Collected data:

........

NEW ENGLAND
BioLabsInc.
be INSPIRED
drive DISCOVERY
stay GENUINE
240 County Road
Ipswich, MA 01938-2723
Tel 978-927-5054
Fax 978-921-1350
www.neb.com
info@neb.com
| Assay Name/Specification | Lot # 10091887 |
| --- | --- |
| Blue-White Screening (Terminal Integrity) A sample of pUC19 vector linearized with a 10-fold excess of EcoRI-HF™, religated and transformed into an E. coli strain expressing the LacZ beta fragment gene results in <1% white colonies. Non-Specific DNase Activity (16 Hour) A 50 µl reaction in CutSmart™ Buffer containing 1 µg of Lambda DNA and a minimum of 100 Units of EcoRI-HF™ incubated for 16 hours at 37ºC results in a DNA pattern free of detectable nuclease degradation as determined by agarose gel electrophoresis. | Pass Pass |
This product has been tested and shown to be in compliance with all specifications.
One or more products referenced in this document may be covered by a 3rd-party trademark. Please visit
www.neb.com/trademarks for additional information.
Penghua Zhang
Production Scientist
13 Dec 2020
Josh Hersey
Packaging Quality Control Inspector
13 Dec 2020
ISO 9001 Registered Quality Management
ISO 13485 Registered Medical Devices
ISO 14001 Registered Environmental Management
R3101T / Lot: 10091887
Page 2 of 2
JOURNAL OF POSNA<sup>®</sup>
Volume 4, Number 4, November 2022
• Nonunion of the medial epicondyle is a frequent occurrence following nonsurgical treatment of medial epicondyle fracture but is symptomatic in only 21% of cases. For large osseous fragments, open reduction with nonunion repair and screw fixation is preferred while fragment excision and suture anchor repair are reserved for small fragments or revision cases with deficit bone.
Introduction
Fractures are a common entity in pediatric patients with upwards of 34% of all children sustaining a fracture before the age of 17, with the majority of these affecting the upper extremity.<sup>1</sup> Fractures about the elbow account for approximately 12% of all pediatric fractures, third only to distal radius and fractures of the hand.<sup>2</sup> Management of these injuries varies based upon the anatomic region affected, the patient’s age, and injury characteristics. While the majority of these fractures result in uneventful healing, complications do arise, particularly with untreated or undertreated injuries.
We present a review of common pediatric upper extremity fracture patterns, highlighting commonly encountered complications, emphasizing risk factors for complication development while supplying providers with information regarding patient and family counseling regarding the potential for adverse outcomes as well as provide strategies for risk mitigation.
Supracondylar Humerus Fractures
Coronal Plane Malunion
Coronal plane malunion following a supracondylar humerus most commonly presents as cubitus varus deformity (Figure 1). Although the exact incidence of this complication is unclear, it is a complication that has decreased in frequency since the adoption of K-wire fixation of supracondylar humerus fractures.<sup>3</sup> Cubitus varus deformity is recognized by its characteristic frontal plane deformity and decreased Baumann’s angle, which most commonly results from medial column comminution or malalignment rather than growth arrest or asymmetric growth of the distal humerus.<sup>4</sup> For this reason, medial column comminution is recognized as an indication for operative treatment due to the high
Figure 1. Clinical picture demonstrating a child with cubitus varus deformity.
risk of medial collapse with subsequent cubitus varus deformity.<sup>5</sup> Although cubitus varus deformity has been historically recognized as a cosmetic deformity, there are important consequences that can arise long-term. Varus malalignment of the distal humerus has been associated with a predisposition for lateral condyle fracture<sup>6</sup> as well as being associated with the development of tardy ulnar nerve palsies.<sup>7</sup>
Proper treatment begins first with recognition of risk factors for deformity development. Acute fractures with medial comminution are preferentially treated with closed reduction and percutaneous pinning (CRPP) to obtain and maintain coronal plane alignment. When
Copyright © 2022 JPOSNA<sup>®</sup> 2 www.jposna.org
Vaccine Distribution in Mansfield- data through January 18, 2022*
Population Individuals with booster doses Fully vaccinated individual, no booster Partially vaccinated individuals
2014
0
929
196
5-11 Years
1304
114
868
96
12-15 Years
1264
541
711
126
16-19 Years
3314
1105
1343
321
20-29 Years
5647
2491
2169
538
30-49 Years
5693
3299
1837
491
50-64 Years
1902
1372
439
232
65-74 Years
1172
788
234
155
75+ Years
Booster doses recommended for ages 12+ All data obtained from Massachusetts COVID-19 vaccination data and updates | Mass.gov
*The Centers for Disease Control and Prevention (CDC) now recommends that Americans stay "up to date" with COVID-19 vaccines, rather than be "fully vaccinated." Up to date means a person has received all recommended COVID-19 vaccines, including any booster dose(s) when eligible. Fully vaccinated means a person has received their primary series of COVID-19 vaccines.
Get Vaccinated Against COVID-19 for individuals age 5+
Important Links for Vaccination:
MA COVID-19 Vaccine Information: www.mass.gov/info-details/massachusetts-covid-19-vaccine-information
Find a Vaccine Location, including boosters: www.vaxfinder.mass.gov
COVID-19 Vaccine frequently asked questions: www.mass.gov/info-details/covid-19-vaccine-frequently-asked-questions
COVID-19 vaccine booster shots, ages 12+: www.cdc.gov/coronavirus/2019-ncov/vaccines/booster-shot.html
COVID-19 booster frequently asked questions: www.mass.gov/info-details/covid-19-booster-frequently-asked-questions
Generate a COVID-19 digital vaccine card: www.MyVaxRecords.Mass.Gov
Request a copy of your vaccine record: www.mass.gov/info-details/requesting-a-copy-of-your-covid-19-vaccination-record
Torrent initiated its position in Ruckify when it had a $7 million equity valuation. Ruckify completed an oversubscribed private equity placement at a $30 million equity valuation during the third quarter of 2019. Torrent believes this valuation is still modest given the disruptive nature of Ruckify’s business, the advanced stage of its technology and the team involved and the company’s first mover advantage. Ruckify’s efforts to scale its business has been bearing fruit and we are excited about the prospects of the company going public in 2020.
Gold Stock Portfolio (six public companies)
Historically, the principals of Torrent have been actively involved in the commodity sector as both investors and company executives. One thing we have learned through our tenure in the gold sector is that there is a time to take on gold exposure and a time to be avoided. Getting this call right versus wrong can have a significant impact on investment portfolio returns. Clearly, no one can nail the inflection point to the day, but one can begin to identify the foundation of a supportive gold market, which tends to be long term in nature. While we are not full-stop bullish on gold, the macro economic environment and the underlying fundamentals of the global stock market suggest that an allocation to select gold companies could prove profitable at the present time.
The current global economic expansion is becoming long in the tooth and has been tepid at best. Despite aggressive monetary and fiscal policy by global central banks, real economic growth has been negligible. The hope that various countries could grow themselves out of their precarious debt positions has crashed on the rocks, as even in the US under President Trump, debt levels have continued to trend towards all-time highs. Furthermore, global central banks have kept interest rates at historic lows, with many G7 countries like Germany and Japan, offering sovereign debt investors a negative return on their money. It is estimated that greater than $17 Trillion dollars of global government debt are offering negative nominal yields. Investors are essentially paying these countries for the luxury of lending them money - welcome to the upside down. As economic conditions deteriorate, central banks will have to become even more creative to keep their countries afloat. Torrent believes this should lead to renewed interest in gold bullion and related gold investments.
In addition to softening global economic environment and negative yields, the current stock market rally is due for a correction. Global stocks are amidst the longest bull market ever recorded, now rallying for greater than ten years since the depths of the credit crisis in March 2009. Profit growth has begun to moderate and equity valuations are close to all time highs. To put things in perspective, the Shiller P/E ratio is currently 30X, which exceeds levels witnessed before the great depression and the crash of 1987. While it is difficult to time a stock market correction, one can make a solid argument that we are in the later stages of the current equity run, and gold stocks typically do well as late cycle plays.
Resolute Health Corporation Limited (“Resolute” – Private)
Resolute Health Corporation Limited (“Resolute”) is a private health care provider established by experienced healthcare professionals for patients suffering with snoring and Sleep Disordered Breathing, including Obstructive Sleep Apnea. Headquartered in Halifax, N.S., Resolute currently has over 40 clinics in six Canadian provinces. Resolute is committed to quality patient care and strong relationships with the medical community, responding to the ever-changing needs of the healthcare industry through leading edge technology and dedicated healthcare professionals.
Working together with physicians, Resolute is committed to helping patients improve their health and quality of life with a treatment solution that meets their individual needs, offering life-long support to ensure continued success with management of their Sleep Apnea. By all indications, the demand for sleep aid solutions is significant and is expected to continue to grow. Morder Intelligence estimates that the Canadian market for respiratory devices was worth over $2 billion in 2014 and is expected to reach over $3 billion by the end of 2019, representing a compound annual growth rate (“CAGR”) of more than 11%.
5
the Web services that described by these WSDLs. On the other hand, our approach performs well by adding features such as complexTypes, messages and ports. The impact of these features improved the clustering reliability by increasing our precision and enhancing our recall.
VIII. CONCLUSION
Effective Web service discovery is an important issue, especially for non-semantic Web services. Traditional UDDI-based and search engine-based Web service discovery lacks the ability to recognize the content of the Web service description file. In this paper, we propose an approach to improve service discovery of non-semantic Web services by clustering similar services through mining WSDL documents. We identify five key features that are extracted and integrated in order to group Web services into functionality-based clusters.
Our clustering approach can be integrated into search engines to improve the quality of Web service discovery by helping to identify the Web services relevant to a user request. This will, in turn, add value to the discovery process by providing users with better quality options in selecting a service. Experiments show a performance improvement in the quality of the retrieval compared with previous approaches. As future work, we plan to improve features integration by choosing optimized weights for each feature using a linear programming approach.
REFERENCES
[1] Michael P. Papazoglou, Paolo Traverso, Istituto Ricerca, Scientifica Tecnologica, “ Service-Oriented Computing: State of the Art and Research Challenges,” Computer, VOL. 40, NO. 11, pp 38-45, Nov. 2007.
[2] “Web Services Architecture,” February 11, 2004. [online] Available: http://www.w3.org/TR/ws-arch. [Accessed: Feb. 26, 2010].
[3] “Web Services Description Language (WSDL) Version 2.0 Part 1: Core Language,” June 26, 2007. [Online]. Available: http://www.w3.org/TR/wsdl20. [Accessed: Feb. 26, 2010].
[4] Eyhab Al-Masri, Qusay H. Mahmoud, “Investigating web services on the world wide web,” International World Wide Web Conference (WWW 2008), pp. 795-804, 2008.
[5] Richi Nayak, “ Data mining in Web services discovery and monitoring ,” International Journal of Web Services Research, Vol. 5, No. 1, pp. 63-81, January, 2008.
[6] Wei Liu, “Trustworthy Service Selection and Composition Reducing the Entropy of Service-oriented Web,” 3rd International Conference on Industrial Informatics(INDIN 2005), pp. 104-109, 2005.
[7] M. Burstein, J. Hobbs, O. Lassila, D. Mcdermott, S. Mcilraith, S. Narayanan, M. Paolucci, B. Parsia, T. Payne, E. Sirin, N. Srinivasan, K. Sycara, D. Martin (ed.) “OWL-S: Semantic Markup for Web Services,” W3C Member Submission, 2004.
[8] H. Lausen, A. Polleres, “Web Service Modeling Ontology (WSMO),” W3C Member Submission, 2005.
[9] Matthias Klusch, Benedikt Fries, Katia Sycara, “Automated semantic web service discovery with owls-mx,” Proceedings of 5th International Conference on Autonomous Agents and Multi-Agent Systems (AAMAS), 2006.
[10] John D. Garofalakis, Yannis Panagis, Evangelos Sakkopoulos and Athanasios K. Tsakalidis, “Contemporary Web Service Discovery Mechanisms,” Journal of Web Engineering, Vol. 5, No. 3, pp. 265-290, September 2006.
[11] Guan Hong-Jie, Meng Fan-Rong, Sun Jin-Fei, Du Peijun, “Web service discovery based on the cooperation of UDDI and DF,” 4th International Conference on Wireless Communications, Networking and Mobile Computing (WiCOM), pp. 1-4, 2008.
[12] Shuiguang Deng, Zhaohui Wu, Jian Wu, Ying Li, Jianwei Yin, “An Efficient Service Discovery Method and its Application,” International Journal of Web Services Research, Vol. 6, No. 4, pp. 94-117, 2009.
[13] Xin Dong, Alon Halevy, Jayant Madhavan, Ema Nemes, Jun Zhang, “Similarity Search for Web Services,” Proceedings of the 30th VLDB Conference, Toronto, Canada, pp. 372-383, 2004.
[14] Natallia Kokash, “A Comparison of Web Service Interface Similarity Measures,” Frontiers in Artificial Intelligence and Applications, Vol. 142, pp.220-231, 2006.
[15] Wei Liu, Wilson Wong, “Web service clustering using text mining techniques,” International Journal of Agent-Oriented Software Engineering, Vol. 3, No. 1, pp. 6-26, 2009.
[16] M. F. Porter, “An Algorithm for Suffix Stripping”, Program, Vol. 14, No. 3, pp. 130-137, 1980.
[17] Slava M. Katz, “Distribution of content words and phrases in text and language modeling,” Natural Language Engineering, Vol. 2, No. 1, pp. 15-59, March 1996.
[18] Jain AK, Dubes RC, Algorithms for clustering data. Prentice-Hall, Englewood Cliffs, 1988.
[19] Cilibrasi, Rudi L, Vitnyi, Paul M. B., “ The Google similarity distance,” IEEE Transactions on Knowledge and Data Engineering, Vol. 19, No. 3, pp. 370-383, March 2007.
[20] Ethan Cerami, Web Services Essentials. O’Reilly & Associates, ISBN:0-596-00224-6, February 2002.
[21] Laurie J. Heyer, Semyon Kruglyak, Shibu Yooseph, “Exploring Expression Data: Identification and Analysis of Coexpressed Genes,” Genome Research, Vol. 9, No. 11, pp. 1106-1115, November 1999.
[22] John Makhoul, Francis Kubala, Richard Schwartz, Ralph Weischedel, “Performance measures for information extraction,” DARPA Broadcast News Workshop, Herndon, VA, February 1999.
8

........

TASK TO CARRY OUT: Above are the records; from them, give again exactly the lines from the one containing "[11] Guan Hong-Jie, Meng" through the one containing "[21] Laurie J.", both included.

RESPONSE:
[11] Guan Hong-Jie, Meng Fan-Rong, Sun Jin-Fei, Du Peijun, “Web service discovery based on the cooperation of UDDI and DF,” 4th International Conference on Wireless Communications, Networking and Mobile Computing (WiCOM), pp. 1-4, 2008.
[12] Shuiguang Deng, Zhaohui Wu, Jian Wu, Ying Li, Jianwei Yin, “An Efficient Service Discovery Method and its Application,” International Journal of Web Services Research, Vol. 6, No. 4, pp. 94-117, 2009.
[13] Xin Dong, Alon Halevy, Jayant Madhavan, Ema Nemes, Jun Zhang, “Similarity Search for Web Services,” Proceedings of the 30th VLDB Conference, Toronto, Canada, pp. 372-383, 2004.
[14] Natallia Kokash, “A Comparison of Web Service Interface Similarity Measures,” Frontiers in Artificial Intelligence and Applications, Vol. 142, pp.220-231, 2006.
[15] Wei Liu, Wilson Wong, “Web service clustering using text mining techniques,” International Journal of Agent-Oriented Software Engineering, Vol. 3, No. 1, pp. 6-26, 2009.
[16] M. F. Porter, “An Algorithm for Suffix Stripping”, Program, Vol. 14, No. 3, pp. 130-137, 1980.
[17] Slava M. Katz, “Distribution of content words and phrases in text and language modeling,” Natural Language Engineering, Vol. 2, No. 1, pp. 15-59, March 1996.
[18] Jain AK, Dubes RC, Algorithms for clustering data. Prentice-Hall, Englewood Cliffs, 1988.
[19] Cilibrasi, Rudi L, Vitnyi, Paul M. B., “ The Google similarity distance,” IEEE Transactions on Knowledge and Data Engineering, Vol. 19, No. 3, pp. 370-383, March 2007.
[20] Ethan Cerami, Web Services Essentials. O’Reilly & Associates, ISBN:0-596-00224-6, February 2002.
[21] Laurie J. Heyer, Semyon Kruglyak, Shibu Yooseph, “Exploring Expression Data: Identification and Analysis of Coexpressed Genes,” Genome Research, Vol. 9, No. 11, pp. 1106-1115, November 1999.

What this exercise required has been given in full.